Overcooked is a multi-agent cooperative game environment for evaluating action prediction.

Script: overcooked_inference.py

Command:

cd MultiNet/src/eval/profiling/openpi/scripts
python overcooked_inference.py \
  --output_dir < directory to store results > \
  --data_file < path to Overcooked pickle data file > \
  --batch_size < batch size >

Parameters:

  • --output_dir: Required - Directory to store results
  • --data_file: Required - Path to Overcooked pickle data file
  • --batch_size: Batch size for inference (default: 5)
  • --max_samples: Maximum number of samples to process, useful for testing (default: None)

Example:

python overcooked_inference.py \
  --output_dir ./results \
  --data_file /path/to/overcooked_ai/test/2020_hh_trials_test.pickle \
  --batch_size 8

7. OpenX (Open X-Embodiment)

OpenX is a large-scale robotics dataset with multiple subdatasets across different robot embodiments.
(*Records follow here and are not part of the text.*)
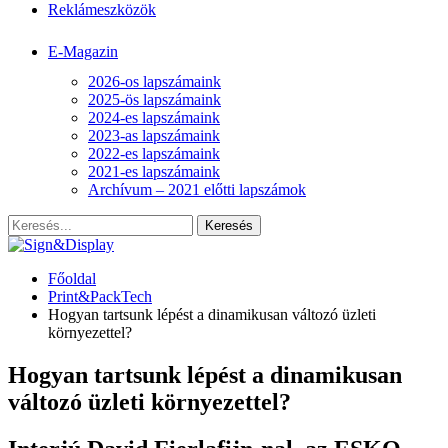
Reklámeszközök
E-Magazin
2026-os lapszámaink
2025-ös lapszámaink
2024-es lapszámaink
2023-as lapszámaink
2022-es lapszámaink
2021-es lapszámaink
Archívum – 2021 előtti lapszámok
Főoldal
Print&PackTech
Hogyan tartsunk lépést a dinamikusan változó üzleti
környezettel?
Hogyan tartsunk lépést a dinamikusan
változó üzleti környezettel?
Script: openx_inference.py

Command:

cd MultiNet/src/eval/profiling/openpi/scripts
python openx_inference.py \
  --output_dir < directory to store results and dataset statistics > \
  --dataset_dir < root directory containing the openx dataset > \
  --batch_size < batch size >

Parameters:

  • --output_dir: Required - Directory to store results and dataset statistics
  • --dataset_dir: Required - Root directory containing the OpenX dataset (the dataset name is automatically extracted from the directory path)
    • Supported dataset names:
      • openx_mobile_manipulation
      • openx_single_arm
      • openx_bimanual
      • openx_wheeled_robot = openx_quadrupedal
  • --batch_size: Batch size for inference (default: 5)
  • --num_shards: Number of shards to process. If None, all shards are processed (default: None)

Example:

python openx_inference.py \
  --output_dir ./results \
  --dataset_dir /path/to/openx_single_arm/ \
  --batch_size 8

Note: The script automatically extracts the dataset name from the directory path (e.g., openx_single_arm from /path/to/openx_single_arm/).


Hardware Requirements

We recommend using GPUs with at least 40GB VRAM for optimal performance. The evaluations were conducted on A100 40GB GPUs.